SUPPLIED RECORDS >>
——————————

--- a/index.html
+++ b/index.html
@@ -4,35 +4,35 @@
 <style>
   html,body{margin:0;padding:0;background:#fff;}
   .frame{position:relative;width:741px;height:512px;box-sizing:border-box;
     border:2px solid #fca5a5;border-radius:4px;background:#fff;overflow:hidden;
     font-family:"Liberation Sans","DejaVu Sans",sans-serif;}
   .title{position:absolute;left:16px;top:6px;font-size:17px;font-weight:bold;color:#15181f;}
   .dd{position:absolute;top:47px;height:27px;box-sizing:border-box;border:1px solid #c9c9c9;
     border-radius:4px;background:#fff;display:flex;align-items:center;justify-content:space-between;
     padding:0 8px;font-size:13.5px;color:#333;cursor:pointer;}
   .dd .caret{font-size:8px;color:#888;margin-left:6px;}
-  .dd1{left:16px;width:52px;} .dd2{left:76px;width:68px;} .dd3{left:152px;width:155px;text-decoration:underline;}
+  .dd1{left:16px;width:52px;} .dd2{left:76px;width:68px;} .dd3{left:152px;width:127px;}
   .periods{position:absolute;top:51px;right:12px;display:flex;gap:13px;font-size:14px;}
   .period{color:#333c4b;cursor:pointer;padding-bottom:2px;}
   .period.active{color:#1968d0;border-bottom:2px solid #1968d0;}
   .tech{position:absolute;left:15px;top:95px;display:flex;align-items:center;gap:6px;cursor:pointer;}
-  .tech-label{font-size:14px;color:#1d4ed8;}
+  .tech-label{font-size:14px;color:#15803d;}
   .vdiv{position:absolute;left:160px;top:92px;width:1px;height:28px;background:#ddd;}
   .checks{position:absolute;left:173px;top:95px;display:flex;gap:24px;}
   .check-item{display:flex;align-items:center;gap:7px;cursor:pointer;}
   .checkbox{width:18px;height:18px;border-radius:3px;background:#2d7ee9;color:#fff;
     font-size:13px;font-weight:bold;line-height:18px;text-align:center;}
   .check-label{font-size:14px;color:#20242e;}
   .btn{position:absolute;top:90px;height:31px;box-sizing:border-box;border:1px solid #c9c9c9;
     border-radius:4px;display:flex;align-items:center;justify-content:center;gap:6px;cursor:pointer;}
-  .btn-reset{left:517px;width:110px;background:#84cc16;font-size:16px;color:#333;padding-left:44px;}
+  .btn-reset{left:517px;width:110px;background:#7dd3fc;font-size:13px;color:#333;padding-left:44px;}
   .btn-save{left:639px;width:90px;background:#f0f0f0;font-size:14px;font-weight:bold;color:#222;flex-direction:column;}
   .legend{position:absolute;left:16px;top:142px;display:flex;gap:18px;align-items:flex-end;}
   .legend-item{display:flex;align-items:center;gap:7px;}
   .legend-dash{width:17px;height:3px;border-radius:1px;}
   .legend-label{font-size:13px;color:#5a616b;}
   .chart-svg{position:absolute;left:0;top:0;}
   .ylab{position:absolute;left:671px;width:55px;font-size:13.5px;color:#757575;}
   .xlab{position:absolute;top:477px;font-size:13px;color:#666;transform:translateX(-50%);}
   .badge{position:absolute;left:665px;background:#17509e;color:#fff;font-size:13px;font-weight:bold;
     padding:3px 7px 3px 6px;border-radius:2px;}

——————————

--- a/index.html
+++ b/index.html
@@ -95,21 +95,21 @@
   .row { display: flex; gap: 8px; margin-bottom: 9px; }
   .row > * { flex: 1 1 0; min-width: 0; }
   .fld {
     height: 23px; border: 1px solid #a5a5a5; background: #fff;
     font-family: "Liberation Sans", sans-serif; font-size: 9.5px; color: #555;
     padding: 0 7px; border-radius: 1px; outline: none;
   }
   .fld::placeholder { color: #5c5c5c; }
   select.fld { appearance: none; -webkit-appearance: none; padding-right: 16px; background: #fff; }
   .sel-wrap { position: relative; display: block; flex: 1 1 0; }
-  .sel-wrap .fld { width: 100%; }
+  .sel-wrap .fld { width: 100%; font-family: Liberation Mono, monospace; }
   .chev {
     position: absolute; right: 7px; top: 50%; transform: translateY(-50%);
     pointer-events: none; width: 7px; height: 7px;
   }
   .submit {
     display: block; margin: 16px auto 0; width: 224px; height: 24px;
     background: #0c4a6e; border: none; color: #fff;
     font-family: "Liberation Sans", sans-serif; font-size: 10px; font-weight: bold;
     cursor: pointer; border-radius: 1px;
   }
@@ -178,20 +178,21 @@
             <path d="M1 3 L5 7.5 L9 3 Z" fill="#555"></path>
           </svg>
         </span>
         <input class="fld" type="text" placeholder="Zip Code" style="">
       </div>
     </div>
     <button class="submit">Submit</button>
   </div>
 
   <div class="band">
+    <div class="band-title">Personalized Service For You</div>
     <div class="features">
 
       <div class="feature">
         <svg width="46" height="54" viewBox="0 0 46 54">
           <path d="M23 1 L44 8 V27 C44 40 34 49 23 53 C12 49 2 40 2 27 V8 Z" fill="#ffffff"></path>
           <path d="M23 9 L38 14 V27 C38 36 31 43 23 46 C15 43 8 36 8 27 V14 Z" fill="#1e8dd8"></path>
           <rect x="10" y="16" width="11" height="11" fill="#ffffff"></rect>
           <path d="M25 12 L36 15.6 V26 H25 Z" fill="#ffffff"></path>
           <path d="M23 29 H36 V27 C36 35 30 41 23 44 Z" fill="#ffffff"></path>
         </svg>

——————————

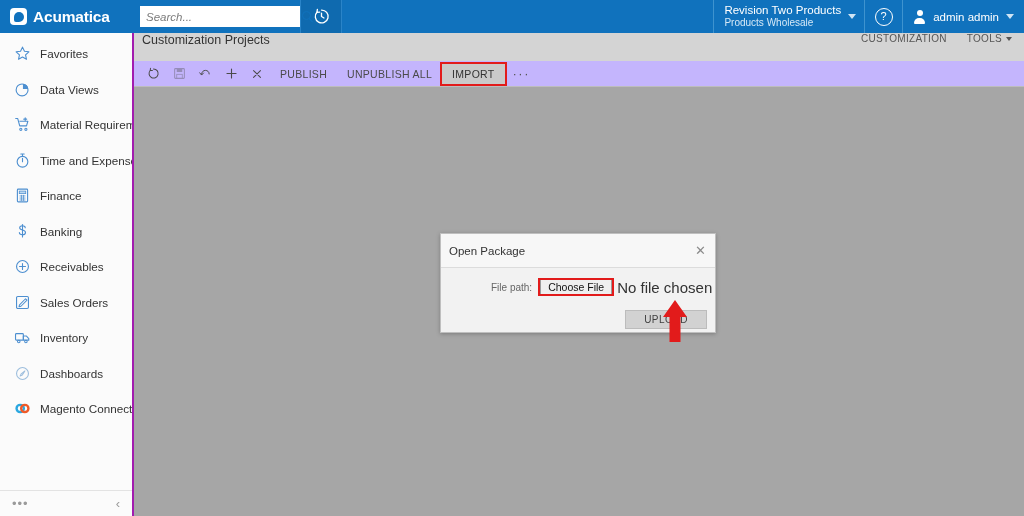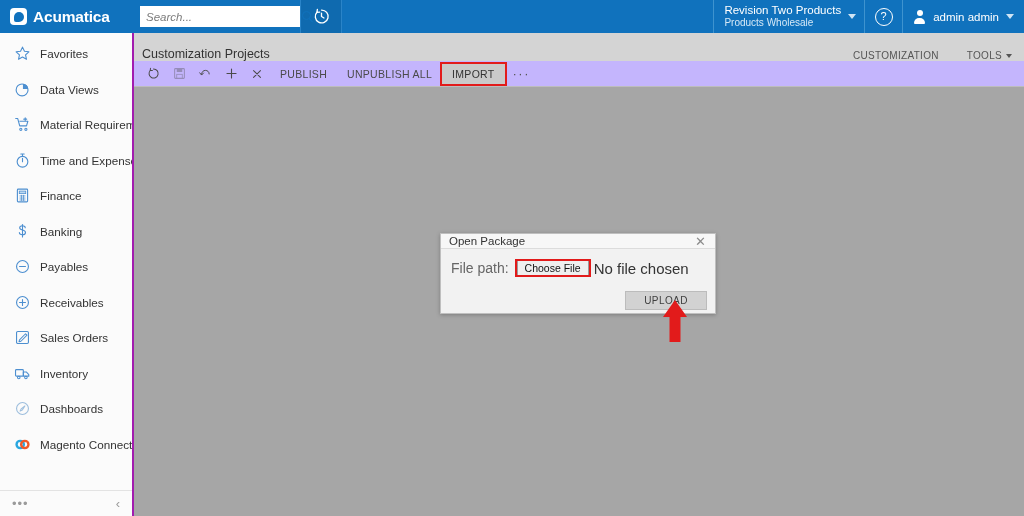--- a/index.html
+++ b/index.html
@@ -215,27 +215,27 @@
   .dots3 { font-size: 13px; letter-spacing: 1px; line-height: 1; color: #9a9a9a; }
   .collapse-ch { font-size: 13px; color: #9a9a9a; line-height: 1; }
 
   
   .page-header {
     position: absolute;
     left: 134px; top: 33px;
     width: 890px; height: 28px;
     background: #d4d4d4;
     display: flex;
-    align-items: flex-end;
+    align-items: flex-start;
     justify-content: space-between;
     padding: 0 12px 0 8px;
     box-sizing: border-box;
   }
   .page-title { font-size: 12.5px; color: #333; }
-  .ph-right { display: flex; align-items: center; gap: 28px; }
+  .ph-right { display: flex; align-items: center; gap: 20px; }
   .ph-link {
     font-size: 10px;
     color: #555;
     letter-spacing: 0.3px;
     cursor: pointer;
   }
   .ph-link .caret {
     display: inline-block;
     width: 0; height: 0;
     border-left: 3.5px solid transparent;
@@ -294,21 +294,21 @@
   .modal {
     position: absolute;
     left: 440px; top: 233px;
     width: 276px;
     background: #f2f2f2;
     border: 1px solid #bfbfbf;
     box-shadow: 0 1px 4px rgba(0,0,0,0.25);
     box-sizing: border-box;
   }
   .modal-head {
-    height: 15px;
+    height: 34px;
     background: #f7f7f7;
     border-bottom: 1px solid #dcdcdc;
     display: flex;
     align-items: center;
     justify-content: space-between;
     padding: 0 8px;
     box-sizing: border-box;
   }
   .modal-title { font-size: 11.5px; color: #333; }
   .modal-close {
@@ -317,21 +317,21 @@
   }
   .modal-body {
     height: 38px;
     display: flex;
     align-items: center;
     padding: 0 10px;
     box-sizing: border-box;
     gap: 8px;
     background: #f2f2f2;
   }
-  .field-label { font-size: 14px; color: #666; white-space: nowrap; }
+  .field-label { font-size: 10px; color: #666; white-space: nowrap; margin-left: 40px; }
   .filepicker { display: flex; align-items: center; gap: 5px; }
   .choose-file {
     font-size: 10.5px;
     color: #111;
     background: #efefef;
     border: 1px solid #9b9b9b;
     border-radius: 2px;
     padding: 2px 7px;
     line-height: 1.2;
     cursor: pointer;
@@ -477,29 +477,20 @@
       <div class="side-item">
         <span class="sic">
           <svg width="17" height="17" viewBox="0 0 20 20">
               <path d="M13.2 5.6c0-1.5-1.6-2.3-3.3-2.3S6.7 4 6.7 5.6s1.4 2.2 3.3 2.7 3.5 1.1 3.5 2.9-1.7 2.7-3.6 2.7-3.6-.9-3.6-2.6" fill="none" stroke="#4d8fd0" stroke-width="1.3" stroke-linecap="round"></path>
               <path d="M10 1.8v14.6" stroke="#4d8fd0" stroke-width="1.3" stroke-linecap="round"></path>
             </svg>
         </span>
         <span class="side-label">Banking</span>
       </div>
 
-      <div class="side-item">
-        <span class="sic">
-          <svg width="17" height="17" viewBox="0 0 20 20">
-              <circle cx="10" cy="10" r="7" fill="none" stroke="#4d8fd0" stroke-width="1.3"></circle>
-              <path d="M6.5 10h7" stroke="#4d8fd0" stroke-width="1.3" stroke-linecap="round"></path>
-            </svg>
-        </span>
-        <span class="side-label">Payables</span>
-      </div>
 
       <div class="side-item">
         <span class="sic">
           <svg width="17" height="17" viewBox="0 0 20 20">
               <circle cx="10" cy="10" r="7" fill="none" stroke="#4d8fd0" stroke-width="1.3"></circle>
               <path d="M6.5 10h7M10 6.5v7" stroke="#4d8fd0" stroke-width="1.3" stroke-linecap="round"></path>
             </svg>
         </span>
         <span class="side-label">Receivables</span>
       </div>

——————————

For the listing above, how many lines contain the word "weight"? Respond with nothing but the number.

EXERCISE RESPONSE >> 5